● Vorliegender Text
===============

Ungleiche Lebensverhältnisse: Mit Ost-West Einkommensscheren wird Stimmung gemacht
Ja, im Westen wird teils viel und im Osten wenig verdient. Doch es geht um vergleichbare, nicht um gleiche Verhältnisse. Eine Kolumne.
Ich glaube nur der Statistik, die ich selbst gefälscht habe.“ Mit diesem Satz wird der ehemalige britische Premierminister Winston Churchill zitiert. Die süffisante Floskel dient als Beleg, dass man Zahlen generell nicht trauen dürfe. Tatsächlich hat Churchill diesen Satz nie gesagt. Die Quelle liegt in Deutschland – in Anweisungen des Reichspropagandaministeriums an die Presse. Joseph Goebbels wollte den gefürchteten Churchill damit lächerlich und unglaubwürdig machen.

===============

● Extrahierte Daten
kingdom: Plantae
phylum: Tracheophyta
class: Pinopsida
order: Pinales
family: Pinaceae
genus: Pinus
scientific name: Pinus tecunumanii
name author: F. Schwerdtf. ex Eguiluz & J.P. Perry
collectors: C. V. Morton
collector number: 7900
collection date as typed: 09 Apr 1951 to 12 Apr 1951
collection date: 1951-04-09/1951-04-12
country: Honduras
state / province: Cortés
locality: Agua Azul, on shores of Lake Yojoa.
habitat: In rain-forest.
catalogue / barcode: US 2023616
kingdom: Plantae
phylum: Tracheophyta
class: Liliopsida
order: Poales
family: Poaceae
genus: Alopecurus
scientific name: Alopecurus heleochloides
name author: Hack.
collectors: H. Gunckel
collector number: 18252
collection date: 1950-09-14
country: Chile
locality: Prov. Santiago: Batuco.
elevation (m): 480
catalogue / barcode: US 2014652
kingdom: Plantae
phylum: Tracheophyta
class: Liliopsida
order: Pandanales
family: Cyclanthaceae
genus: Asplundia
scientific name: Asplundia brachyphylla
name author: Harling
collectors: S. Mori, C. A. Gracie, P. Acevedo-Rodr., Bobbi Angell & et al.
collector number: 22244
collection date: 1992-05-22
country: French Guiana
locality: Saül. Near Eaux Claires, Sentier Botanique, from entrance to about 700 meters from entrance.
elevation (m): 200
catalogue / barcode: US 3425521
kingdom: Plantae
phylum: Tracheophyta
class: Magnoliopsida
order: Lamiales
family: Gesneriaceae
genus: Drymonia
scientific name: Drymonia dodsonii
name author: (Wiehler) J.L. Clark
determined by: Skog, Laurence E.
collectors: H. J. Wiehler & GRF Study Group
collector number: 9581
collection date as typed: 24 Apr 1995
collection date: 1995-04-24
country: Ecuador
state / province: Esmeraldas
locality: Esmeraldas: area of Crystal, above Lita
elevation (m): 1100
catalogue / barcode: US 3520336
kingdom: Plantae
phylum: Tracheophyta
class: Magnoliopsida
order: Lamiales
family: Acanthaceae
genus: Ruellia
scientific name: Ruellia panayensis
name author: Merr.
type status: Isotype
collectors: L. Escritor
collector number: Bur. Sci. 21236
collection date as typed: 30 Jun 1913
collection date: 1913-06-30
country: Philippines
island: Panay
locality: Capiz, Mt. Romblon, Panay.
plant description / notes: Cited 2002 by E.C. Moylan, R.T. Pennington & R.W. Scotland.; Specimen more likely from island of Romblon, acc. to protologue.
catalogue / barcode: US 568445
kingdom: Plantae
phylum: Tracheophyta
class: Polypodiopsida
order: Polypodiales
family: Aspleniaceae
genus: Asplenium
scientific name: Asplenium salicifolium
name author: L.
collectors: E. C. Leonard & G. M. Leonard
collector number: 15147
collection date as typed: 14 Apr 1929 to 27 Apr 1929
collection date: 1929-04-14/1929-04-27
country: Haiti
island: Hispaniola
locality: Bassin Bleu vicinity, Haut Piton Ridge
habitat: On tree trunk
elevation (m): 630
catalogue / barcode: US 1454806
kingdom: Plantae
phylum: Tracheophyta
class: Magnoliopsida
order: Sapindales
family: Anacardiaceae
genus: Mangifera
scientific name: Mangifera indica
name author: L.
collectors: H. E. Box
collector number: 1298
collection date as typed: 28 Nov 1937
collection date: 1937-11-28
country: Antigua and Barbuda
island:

===============

● Arbeitsauftrag 1
Wiederhole den Abschnitt der Kolumne über Ost-West-Einkommen wortgetreu: Setze bei den Worten „Ungleiche Lebensverhältnisse: Mit“ ein und höre nach „Verhältnisse. Eine Kolumne.“ auf.
● Arbeitsauftrag 2
Zeige jede Zeile, in der die Zeichenfolge „locality“ vorkommt, und beachte dabei Groß- und Kleinschreibung.

● Vollständige Ausgabe 1
Ungleiche Lebensverhältnisse: Mit Ost-West Einkommensscheren wird Stimmung gemacht
Ja, im Westen wird teils viel und im Osten wenig verdient. Doch es geht um vergleichbare, nicht um gleiche Verhältnisse. Eine Kolumne.

● Vollständige Ausgabe 2
locality: Agua Azul, on shores of Lake Yojoa.
locality: Prov. Santiago: Batuco.
locality: Saül. Near Eaux Claires, Sentier Botanique, from entrance to about 700 meters from entrance.
locality: Esmeraldas: area of Crystal, above Lita
locality: Capiz, Mt. Romblon, Panay.
locality: Bassin Bleu vicinity, Haut Piton Ridge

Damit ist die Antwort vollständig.